Ricopia senza alcuna modifica il passo del testo fornito che comincia con "In qualità di" e finisce con "o comunicati stampa.".

▶ _TESTO FORNITO_

• • • • •

L’Associazione Comitato Lucano RMI, che raggruppa circa 450 beneficiari del Programma regionale “Reddito Minimo d’Inserimento” scrive:
“Vogliamo esternare un plauso alla vicinanza alle problematiche della categoria da parte del presidente della Giunta della Regione Basilicata gen. Vito Bardi, che, in un Incontro con alcuni percettori della misura regionale sopracitata, con alcuni Sindaci lucani e l’Unione Sindacale di Base, ha espresso la necessità di ‘rivedere ila questione del divieto di cumulo tra Reddito di Cittadinanza e il Reddito Minimo d’Inserimento’ (previsto dalla dgr 1011/2017, tra l’altro superata e annullata dalla Legge regionale N. 41/2020 all’art. 25).
In qualità di associazione avevamo, infatti, rilevato questo vulnus legislativo e poiché la questione giuridica era immediatamente sembrata fondata si era proceduto a inoltrare un’Istanza di Autotutela presentata:
- al Presidente,
- all’Assessore di riferimento,
- al Dirigente delle Politiche del Lavoro,
- al Dirigente dell’ARLAB,
- al Difensore Civico regionale,
ma non aveva ottenuto risposte ufficiali alle pec, se non attraverso post su facebook o comunicati stampa.
L’Associazione, quindi, nel ricordare l’importante ruolo svolto nei Comuni lucani negli ultimi cinque anni dai beneficiari del Reddito Minimo d’Inserimento vuol sottolineare, ancora una volta, l’antipatica condizione di occupati/inoccupati al servizio delle Amministrazioni Pubbliche senza coperture previdenziali, senza garanzie di ogni tipo (infatti, non si è potuto usufruire di giorni di malattia, né alcuna possibilità di crescita lavorativa).
Per dirla in parole povere ma fondanti la condizione sostenuta dai percettori del RMI: è stata una sorta di “lavoro nero legalizzato”.
Inoltre, poiché la categoria non raggruppa individui adusi a ricevere assistenzialismo senza assolvere ai propri doveri, ma anzi nel proprio pubblico servizio, si sono automuniti di Dispositivi di Protezione Individuale, ma anche di prodotti per l’igiene, lì dove i Comuni non avevano avuto la possibilità di fornirli e hanno travalicato le difficoltà oggettive, riscontrate nell’impossibilità di accesso al sostegno economico per la categoria, sempre e costantemente sfavorita nei sussidi concessi dallo Stato e molte volte non concessi dai Comuni lucani (in deroga al principio che un beneficiario RMI già otteneva un sostegno al reddito!), rivendica il lavoro di pubblica utilità offerto alla società civile, ma sottopagato e discriminato”.

• • • • •

▶ _Record estratti_
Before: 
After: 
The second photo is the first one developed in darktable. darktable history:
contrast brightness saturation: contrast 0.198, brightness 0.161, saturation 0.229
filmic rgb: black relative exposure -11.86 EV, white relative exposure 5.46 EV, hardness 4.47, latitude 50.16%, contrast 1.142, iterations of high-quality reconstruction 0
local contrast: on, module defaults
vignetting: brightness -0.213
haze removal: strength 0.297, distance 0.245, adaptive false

• • • • •

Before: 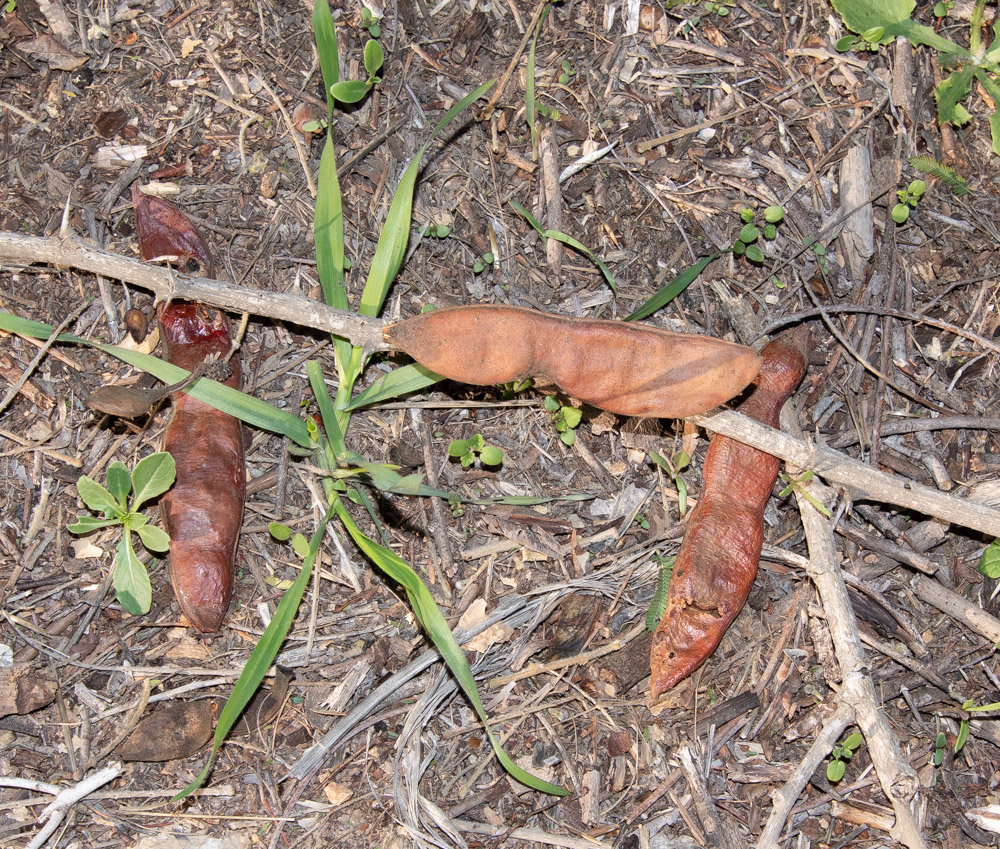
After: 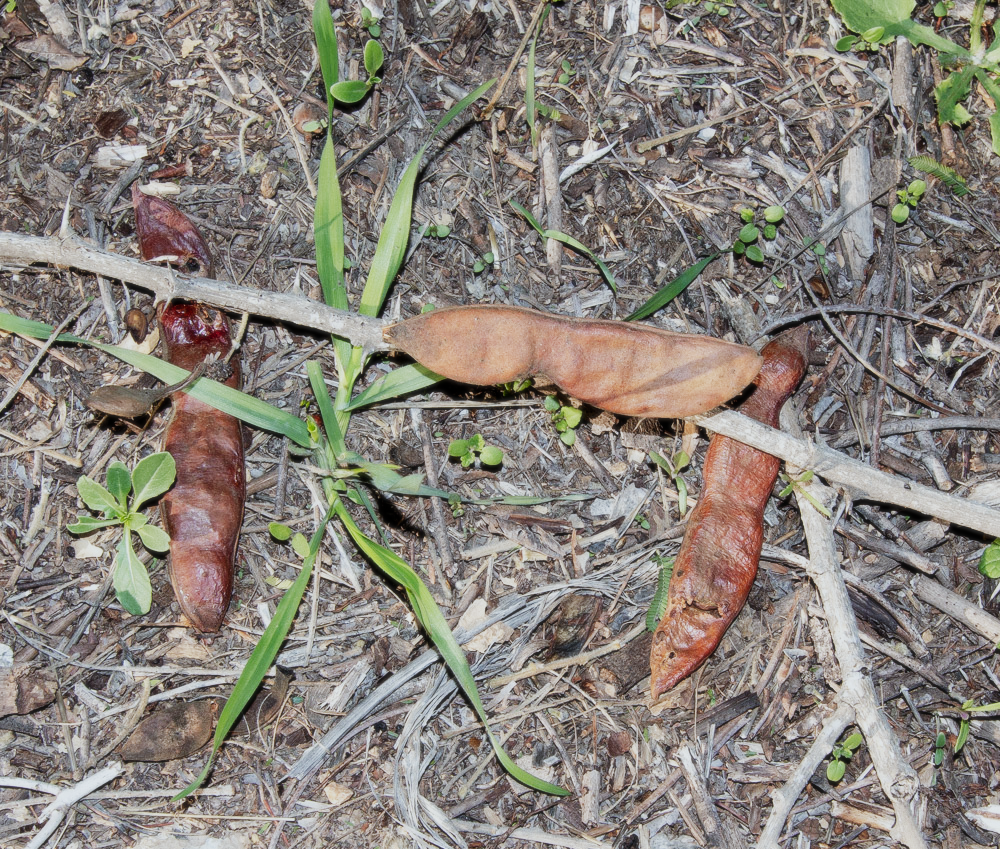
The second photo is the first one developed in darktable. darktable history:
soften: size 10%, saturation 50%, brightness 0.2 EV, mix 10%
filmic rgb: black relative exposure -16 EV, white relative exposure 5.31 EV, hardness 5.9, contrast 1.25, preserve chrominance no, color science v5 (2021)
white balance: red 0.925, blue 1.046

• • • • •

▶ _RISPOSTA_
In qualità di associazione avevamo, infatti, rilevato questo vulnus legislativo e poiché la questione giuridica era immediatamente sembrata fondata si era proceduto a inoltrare un’Istanza di Autotutela presentata:
- al Presidente,
- all’Assessore di riferimento,
- al Dirigente delle Politiche del Lavoro,
- al Dirigente dell’ARLAB,
- al Difensore Civico regionale,
ma non aveva ottenuto risposte ufficiali alle pec, se non attraverso post su facebook o comunicati stampa.